## STATED PROBLEM
Rewrite the passage on reusable software, starting with "The key to creating" and going on through "technology or platforms.", and change every "users" to "customers".

Richard and Erich are coauthors of Design Patterns: Elements of Reusable Object-Oriented Software (Addison-Wesley, 1994). They can be reached at Richard .Helm@dmr.ca and Erich_Gamma@Taligent.com, respectively.
The key to creating reusable software lies in knowing people's needs and anticipating how those people might reuse your software to meet those needs. To accomplish this, you must consider how your system might change over its lifetime and be aware of typical causes of redesign. Among the many causes for changes are the evolving requirements of current users and the needs of new users. Other causes might be intrinsic to the business environment in which your software is used, or stem from changes in technology or platforms.
If places where such modifications occur are not isolated or decoupled from the rest of the system, the resulting changes will cause modifications throughout the software and risk the introduction of reuse errors. The design issue then is to find and separate the potentially changing parts of an application from its more stable parts. This idea is not new, and analogies can be found in other domains--building and architecture, for instance.
In his wonderful and thoughtful book How Buildings Learn (Viking, 1994), Stewart Brand considers buildings as consisting of six layers: site (its physical space on ground), structure (exterior and load-bearing walls), skin (exterior brickwork, cladding), services (electrical, plumbing), space plan (interior walls, windows, ceilings), and stuff (furniture). Brand notes that these layers evolve at different rates during the life of a building. Sites of buildings often exist for hundreds of years, whereas the furniture tends to move frequently. Brand also notes that these layers shear against each other as they change at different rates. The slow-moving site and structure systems dominate the fast-moving space-plan and stuff systems. He observes that "an adaptive building has to allow slippage between the differently paced systems. If not, the slow systems block the fast ones, and the fast ones tear up the slow." If you lay your electrical and plumbing services within the concrete slab of your house, you'll have trouble adding new wiring or fixing blocked drains.

## DATA ENTRIES

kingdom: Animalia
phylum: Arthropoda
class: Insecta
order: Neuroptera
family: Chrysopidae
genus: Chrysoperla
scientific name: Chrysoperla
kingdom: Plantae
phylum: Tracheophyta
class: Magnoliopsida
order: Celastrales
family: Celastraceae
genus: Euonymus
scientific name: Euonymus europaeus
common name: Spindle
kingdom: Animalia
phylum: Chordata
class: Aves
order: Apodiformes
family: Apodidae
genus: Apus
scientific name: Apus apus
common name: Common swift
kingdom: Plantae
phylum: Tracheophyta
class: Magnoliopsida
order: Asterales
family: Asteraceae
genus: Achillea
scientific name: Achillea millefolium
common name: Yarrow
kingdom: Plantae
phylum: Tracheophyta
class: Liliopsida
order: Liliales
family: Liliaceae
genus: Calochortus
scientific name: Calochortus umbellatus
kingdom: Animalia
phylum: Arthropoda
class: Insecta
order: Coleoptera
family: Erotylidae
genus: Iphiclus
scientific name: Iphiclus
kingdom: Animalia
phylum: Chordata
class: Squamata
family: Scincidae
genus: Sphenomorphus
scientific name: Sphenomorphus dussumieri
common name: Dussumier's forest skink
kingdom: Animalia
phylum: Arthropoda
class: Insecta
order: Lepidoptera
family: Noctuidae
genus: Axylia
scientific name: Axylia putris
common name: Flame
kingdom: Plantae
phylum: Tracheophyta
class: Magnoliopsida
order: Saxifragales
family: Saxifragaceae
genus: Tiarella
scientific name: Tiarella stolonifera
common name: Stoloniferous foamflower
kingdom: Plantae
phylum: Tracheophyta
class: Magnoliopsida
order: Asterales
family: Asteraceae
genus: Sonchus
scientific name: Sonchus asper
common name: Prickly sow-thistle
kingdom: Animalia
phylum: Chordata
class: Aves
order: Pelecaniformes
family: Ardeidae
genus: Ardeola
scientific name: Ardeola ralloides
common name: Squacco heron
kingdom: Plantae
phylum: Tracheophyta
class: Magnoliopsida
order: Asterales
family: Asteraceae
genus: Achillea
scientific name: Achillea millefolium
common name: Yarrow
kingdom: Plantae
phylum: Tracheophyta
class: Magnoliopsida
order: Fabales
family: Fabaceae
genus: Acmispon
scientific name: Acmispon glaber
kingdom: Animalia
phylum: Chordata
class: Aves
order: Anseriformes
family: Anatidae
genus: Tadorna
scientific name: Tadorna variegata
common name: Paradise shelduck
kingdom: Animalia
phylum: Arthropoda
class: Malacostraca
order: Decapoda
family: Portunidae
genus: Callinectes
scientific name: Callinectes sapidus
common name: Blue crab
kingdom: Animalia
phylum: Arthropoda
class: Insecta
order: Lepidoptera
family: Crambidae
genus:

## RESULT OF THE TASK
The key to creating reusable software lies in knowing people's needs and anticipating how those people might reuse your software to meet those needs. To accomplish this, you must consider how your system might change over its lifetime and be aware of typical causes of redesign. Among the many causes for changes are the evolving requirements of current customers and the needs of new customers. Other causes might be intrinsic to the business environment in which your software is used, or stem from changes in technology or platforms.